◆ EXERCISE INSTRUCTIONS
Starting at the line that holds "backpack: present [766,1134,867,1282]" and stopping at the line that holds "dish towel: present", restate the records below word for word, with both of those lines included.

◆ DATA TO USE
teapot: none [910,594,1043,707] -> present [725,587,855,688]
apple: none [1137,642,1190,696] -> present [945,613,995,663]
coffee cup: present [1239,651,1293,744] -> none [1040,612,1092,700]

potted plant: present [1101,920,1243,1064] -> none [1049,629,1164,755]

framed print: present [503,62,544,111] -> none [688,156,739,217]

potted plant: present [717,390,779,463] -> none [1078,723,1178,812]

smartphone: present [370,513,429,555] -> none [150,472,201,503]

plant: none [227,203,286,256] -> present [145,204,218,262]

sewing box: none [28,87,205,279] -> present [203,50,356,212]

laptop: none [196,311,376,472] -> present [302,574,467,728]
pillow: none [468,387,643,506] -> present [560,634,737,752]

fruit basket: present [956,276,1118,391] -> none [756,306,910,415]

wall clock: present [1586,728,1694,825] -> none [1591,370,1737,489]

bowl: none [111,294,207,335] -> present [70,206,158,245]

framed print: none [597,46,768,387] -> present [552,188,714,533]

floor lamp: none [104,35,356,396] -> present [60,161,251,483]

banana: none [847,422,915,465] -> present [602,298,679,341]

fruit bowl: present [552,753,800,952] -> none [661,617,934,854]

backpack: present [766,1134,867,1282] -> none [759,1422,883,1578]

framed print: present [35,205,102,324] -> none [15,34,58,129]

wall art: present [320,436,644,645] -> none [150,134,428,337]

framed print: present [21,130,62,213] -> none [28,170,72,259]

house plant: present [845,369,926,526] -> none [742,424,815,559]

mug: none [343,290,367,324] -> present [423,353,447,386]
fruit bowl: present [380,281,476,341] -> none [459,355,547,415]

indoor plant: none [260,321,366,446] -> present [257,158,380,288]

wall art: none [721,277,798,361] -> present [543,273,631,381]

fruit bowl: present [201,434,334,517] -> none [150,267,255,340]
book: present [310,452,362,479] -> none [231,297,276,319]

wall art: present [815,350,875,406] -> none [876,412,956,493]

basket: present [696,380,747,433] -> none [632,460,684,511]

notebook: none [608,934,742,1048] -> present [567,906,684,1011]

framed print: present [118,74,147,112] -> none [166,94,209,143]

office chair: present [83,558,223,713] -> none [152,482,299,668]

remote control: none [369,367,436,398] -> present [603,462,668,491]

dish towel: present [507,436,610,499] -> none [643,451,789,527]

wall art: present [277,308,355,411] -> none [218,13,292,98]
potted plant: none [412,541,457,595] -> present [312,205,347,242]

◆ ANSWER BOX
backpack: present [766,1134,867,1282] -> none [759,1422,883,1578]

framed print: present [35,205,102,324] -> none [15,34,58,129]

wall art: present [320,436,644,645] -> none [150,134,428,337]

framed print: present [21,130,62,213] -> none [28,170,72,259]

house plant: present [845,369,926,526] -> none [742,424,815,559]

mug: none [343,290,367,324] -> present [423,353,447,386]
fruit bowl: present [380,281,476,341] -> none [459,355,547,415]

indoor plant: none [260,321,366,446] -> present [257,158,380,288]

wall art: none [721,277,798,361] -> present [543,273,631,381]

fruit bowl: present [201,434,334,517] -> none [150,267,255,340]
book: present [310,452,362,479] -> none [231,297,276,319]

wall art: present [815,350,875,406] -> none [876,412,956,493]

basket: present [696,380,747,433] -> none [632,460,684,511]

notebook: none [608,934,742,1048] -> present [567,906,684,1011]

framed print: present [118,74,147,112] -> none [166,94,209,143]

office chair: present [83,558,223,713] -> none [152,482,299,668]

remote control: none [369,367,436,398] -> present [603,462,668,491]

dish towel: present [507,436,610,499] -> none [643,451,789,527]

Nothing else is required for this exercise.